Since the exponential growth in the denominator overtakes the polynomial growth in the numerator as \(n\) approaches infinity, the sequence converges to 0.

Key concepts

Stirling's approximation

Stirling's approximation is a useful tool in mathematics, especially when dealing with large numbers. It helps to approximate the factorial of a number, denoted as \( n! \). The formula used for Stirling's approximation is:

• \( n! \approx \sqrt{2\pi n} \left( \frac{n}{e} \right)^n \)

This approximation becomes more accurate as \( n \) increases.

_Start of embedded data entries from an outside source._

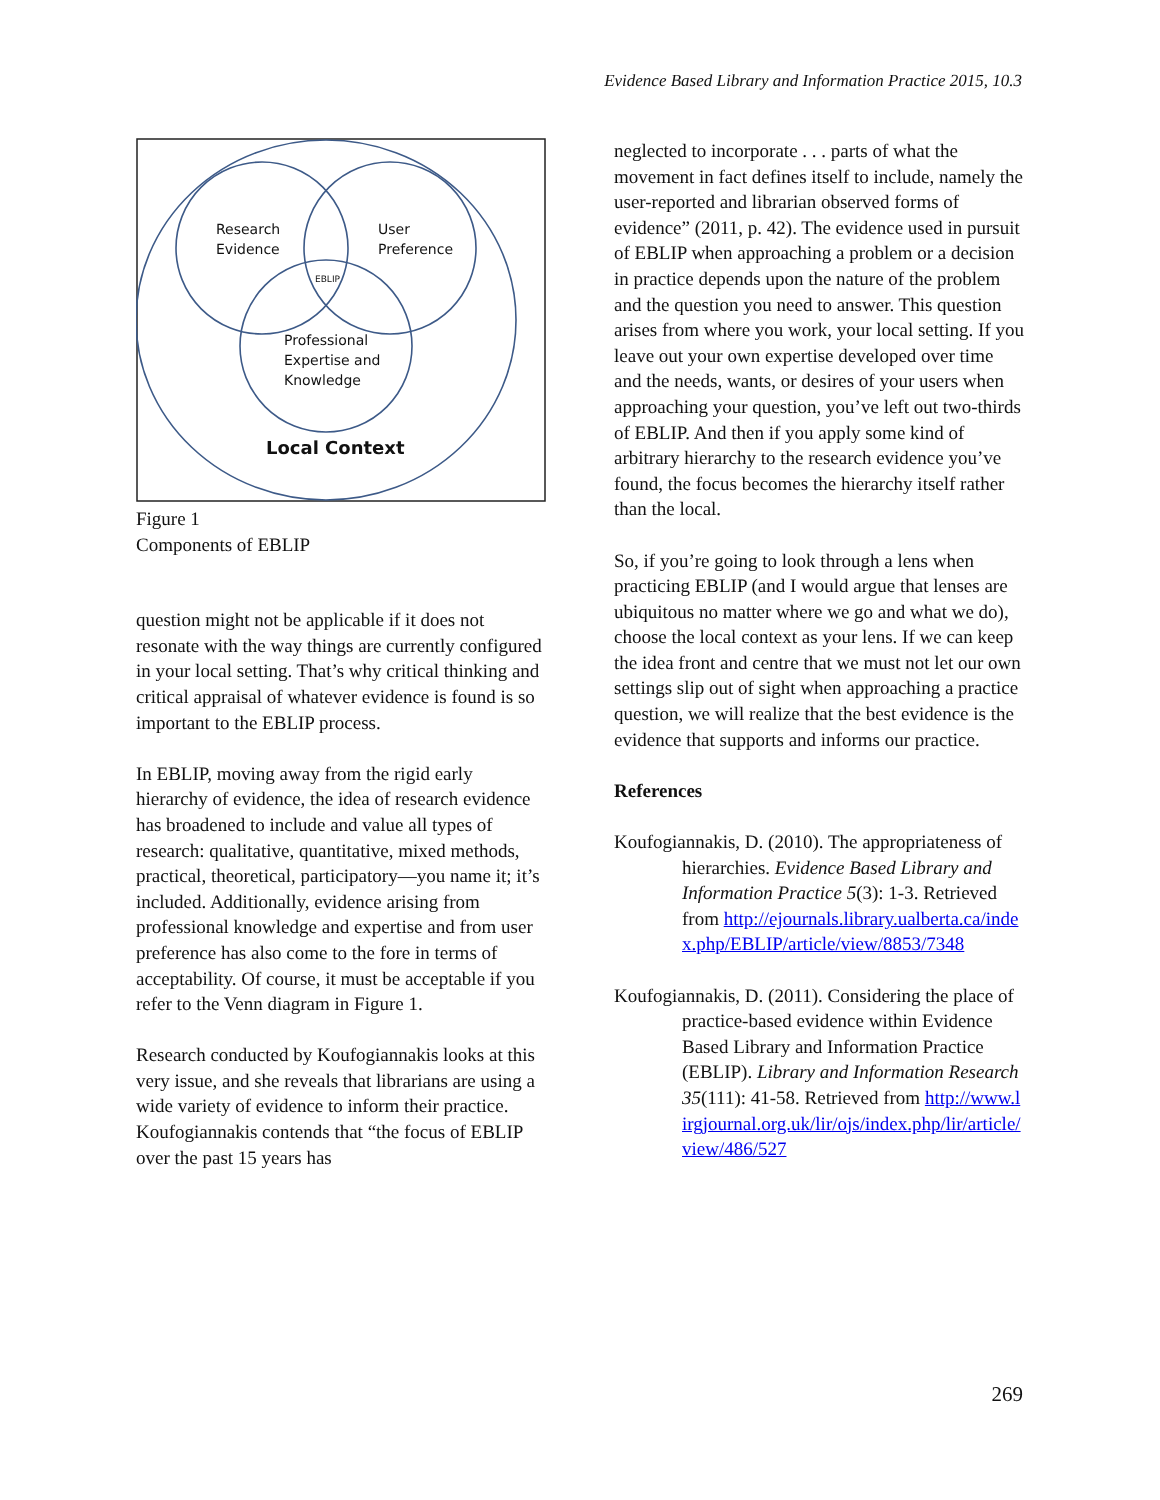Evidence Based Library and Information Practice 2015, 10.3
Research
Evidence
User
Preference
EBLIP
Professional
Expertise and
Knowledge
Local Context
Figure 1
Components of EBLIP
question might not be applicable if it does not resonate with the way things are currently configured in your local setting. That’s why critical thinking and critical appraisal of whatever evidence is found is so important to the EBLIP process.
In EBLIP, moving away from the rigid early hierarchy of evidence, the idea of research evidence has broadened to include and value all types of research: qualitative, quantitative, mixed methods, practical, theoretical, participatory—you name it; it’s included. Additionally, evidence arising from professional knowledge and expertise and from user preference has also come to the fore in terms of acceptability. Of course, it must be acceptable if you refer to the Venn diagram in Figure 1.
Research conducted by Koufogiannakis looks at this very issue, and she reveals that librarians are using a wide variety of evidence to inform their practice. Koufogiannakis contends that “the focus of EBLIP over the past 15 years has
neglected to incorporate . . . parts of what the movement in fact defines itself to include, namely the user-reported and librarian observed forms of evidence” (2011, p. 42). The evidence used in pursuit of EBLIP when approaching a problem or a decision in practice depends upon the nature of the problem and the question you need to answer. This question arises from where you work, your local setting. If you leave out your own expertise developed over time and the needs, wants, or desires of your users when approaching your question, you’ve left out two-thirds of EBLIP. And then if you apply some kind of arbitrary hierarchy to the research evidence you’ve found, the focus becomes the hierarchy itself rather than the local.
So, if you’re going to look through a lens when practicing EBLIP (and I would argue that lenses are ubiquitous no matter where we go and what we do), choose the local context as your lens. If we can keep the idea front and centre that we must not let our own settings slip out of sight when approaching a practice question, we will realize that the best evidence is the evidence that supports and informs our practice.
References
Koufogiannakis, D. (2010). The appropriateness of hierarchies. Evidence Based Library and Information Practice 5(3): 1-3. Retrieved from http://ejournals.library.ualberta.ca/index.php/EBLIP/article/view/8853/7348
Koufogiannakis, D. (2011). Considering the place of practice-based evidence within Evidence Based Library and Information Practice (EBLIP). Library and Information Research 35(111): 41-58. Retrieved from http://www.lirgjournal.org.uk/lir/ojs/index.php/lir/article/view/486/527
269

It's particularly helpful for simplifying problems that involve large factorials.
In the given exercise, Stirling's approximation allows us to simplify complex expressions like \((n!)^2\) and \((2n)!\). By substituting these approximations, it becomes easier to analyze the sequence and its behavior as \( n \) tends towards infinity.
The benefit of using Stirling's approximation in this context is that it transforms an otherwise very challenging problem into a more manageable form, enabling further simplification and analysis of the sequence.

Factorials in sequences

Factorials in sequences often appear in problems dealing with combinations, permutations, or series. They are a product of all positive integers up to a given number \( n \). The expression \( n! \) grows very quickly as \( n \) increases.
When factorials occur in sequences, they can dominate the behavior of the sequence, often making it difficult to analyze directly. In the original exercise, the sequence is defined by \( a_n = \frac{(n!)^2}{(2n)!} \). This involves both \( n! \) and \( (2n)! \), significantly impacting the nature of the sequence.
To handle sequences involving factorials, simplification techniques like Stirling's approximation become essential. These allow a deeper analysis by converting the factorials into expressions that can be more readily compared or simplified.

Asymptotic analysis

Asymptotic analysis is a powerful technique to understand the behavior of sequences or functions as they progress towards a limit, often as \( n \) approaches infinity. It focuses on approximating the main term or growth rates involved.
In mathematical problems, particularly with sequences, the approach often taken is to simplify the terms in a way that reveals the leading contributions that define the limit behavior.

• For instance, in the original problem, \( a_n = \frac{(n!)^2}{(2n)!} \), asymptotic analysis was used to determine that the growth rate of the denominator, \( 2^{2n} \), outpaces the numerator, resulting in the term approaching zero as \( n \) increases.

By focusing on the dominant terms, asymptotic analysis allows for more straightforward predictions about convergence or divergence without requiring an exact solution for each case. In the context of the exercise, it led us to conclude that the sequence converges to zero, illustrating both convergence and the capacity of asymptotic methods to simplify complex calculations.